# W01 · Deep Learning Foundations

This week introduces the basic building blocks of deep learning with tensors, gradients, and a tiny neural network.

**Ahmed Métwalli**

## Objectives

- Understand tensors and automatic differentiation at a high level
- Learn mean squared error (MSE)
- Train a tiny dense model on Fashion-MNIST
- Log training to TensorBoard

In [None]:
# Basic setup and reproducibility
import tensorflow as tf, keras, random, numpy as np
print("TF:", tf.__version__, "| Keras:", keras.__version__)
print("Devices:", tf.config.list_physical_devices())

SHOW_SOLUTIONS = False

SEED = 2025
random.seed(SEED); np.random.seed(SEED); tf.random.set_seed(SEED)

## Very Short Concepts

Tensors package numeric data into structured collections—scalars, vectors, matrices, and higher-order arrays—that deep-learning models can manipulate efficiently, as introduced in Chapters 1-2 of Goodfellow, Bengio, and Courville (2016).

» **EXERCISE AIM**: Resume the deep learning foundations lesson, writing what comes after its last sentence about tensors. The material after this comes from a separate source.

» **EXERCISE DATA**:

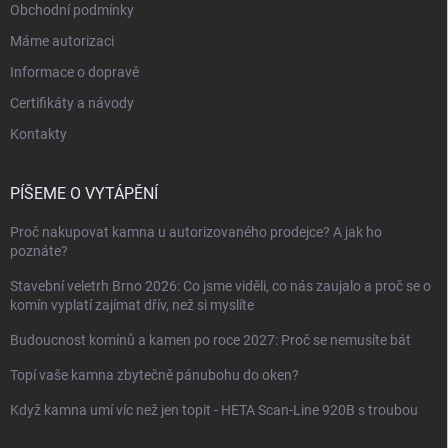
Obchodní podmínky
Máme autorizaci
Informace o dopravě
Certifikáty a návody
Kontakty
PÍŠEME O VYTÁPĚNÍ
Proč nakupovat kamna u autorizovaného prodejce? A jak ho
poznáte?
Stavební veletrh Brno 2026: Co jsme viděli, co nás zaujalo a proč se o
komín vyplatí zajímat dřív, než si myslíte
Budoucnost komínů a kamen po roce 2027: Proč se nemusíte bát
Topí vaše kamna zbytečně pánubohu do oken?
Když kamna umí víc než jen topit - HETA Scan-Line 920B s troubou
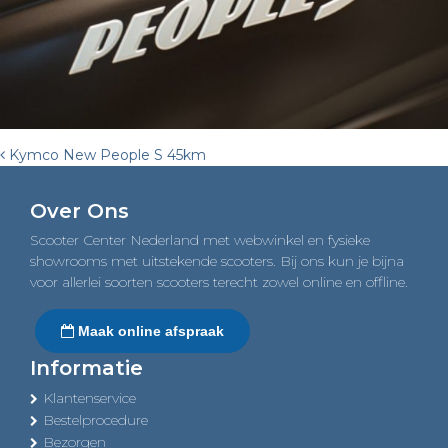
Post
Kymco New People S 45km
navigation
Over Ons
Scooter Center Nederland met webwinkel en fysieke
showrooms met uitstekende scooters. Bij ons kun je bijna
voor allerlei soorten scooters terecht zowel online en offline.
Maak online afspraak
Informatie
Klantenservice
Bestelprocedure
Bezorgen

» **RESULT**:
Automatic differentiation lets us trace how changes in each tensor ripple through a computation graph so we can update model weights with gradient-based optimization; Géron (2022) walks through this workflow using TensorFlow's GradientTape API.

Mean squared error (MSE) measures the average squared gap between predictions and targets, grounding our training objective in a smooth loss landscape whose gradients align with the linear-regression derivation you just reviewed (Goodfellow et al., 2016; Géron, 2022).

## Math: MSE and gradients

The mean squared error compares predictions with targets.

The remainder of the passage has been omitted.